> _GOAL_:
Reproduce the material below with "elements" replaced by "components", changing nothing else. Leave the pictures out.

===============

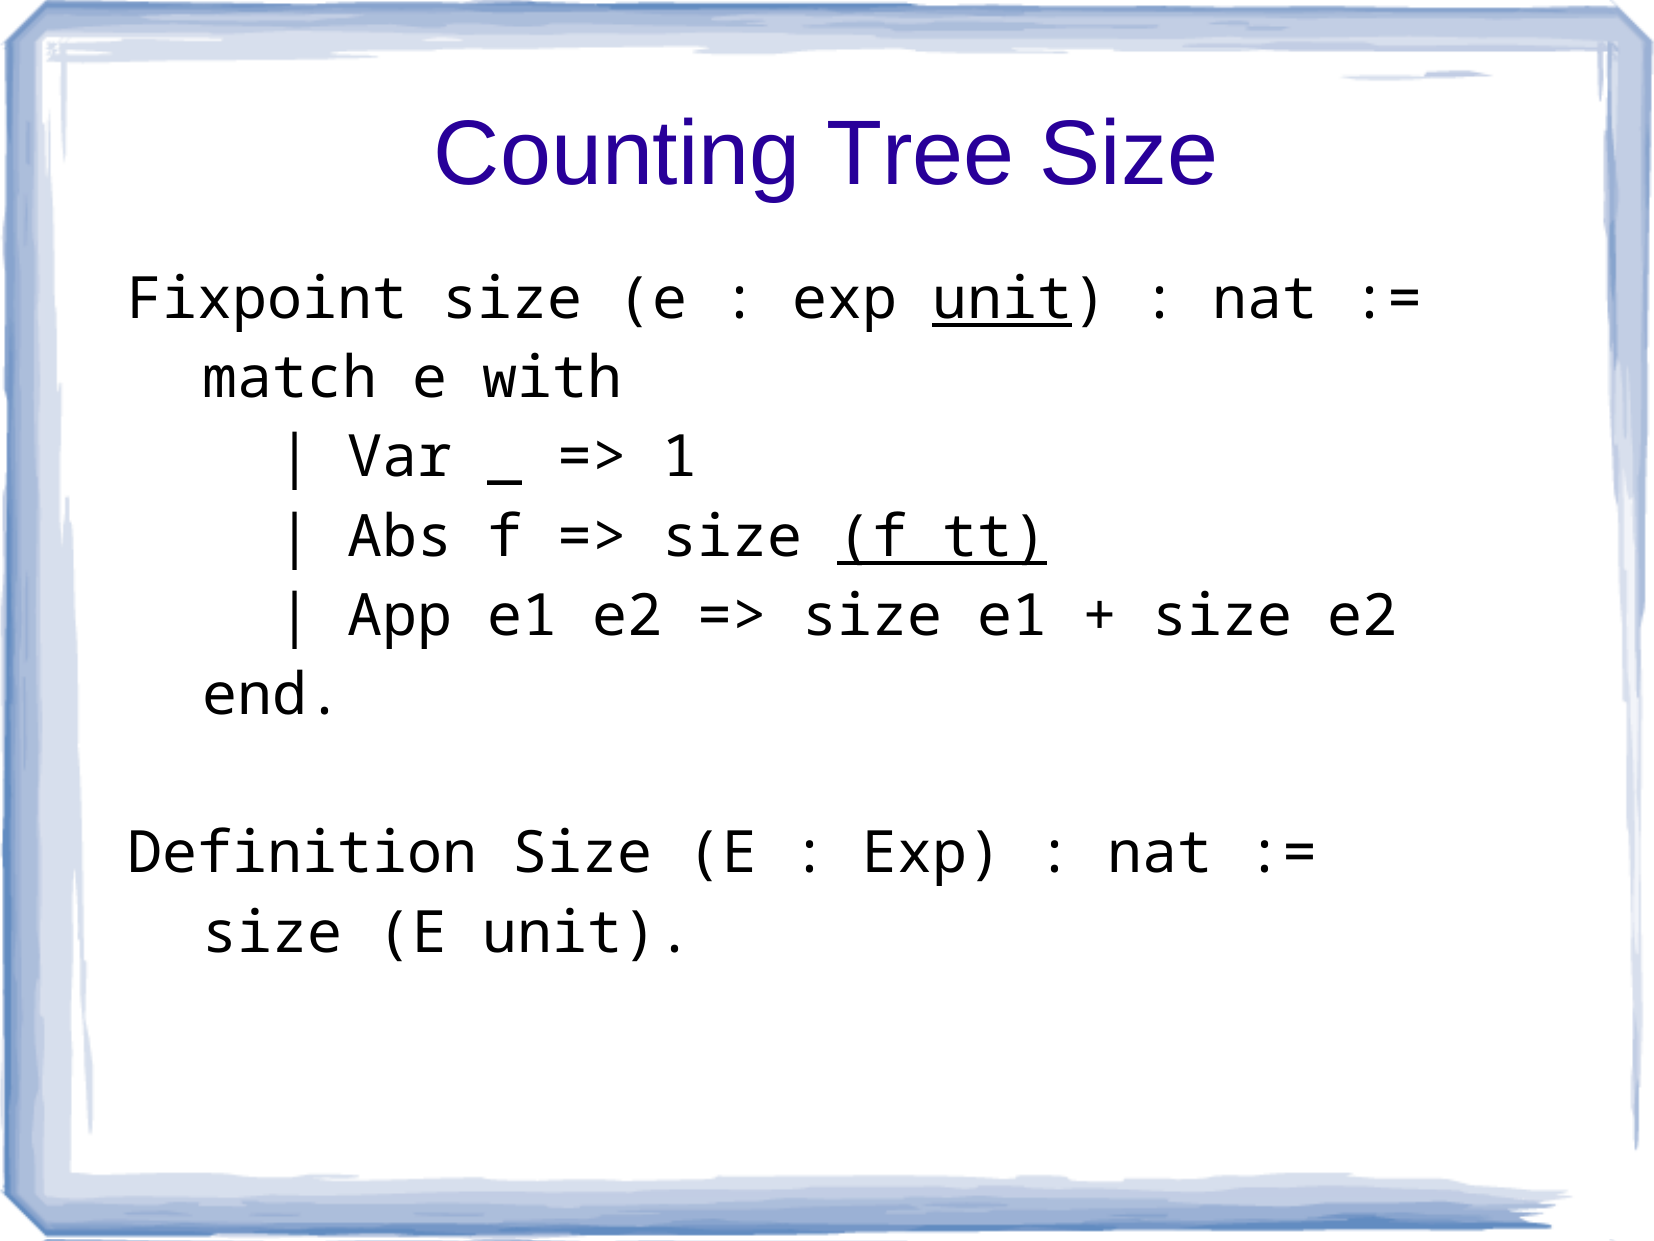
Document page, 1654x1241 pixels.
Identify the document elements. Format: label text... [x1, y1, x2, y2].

picture [0, 0, 1654, 1241]
text_box Fixpoint size (e : exp unit) : nat := match e with | Var _ => 1 | Abs f => size (f tt) | App e1 e2 => size e1 + size e2 end. Definition Size (E : Exp) : nat := size (E unit). [112, 248, 1576, 871]
title Counting Tree Size [82, 56, 1571, 250]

===============

> _EXPECTED OUTPUT_:
Document page, 1654x1241 pixels.
Identify the document components. Format: label text... [x1, y1, x2, y2].

picture [0, 0, 1654, 1241]
text_box Fixpoint size (e : exp unit) : nat := match e with | Var _ => 1 | Abs f => size (f tt) | App e1 e2 => size e1 + size e2 end. Definition Size (E : Exp) : nat := size (E unit). [112, 248, 1576, 871]
title Counting Tree Size [82, 56, 1571, 250]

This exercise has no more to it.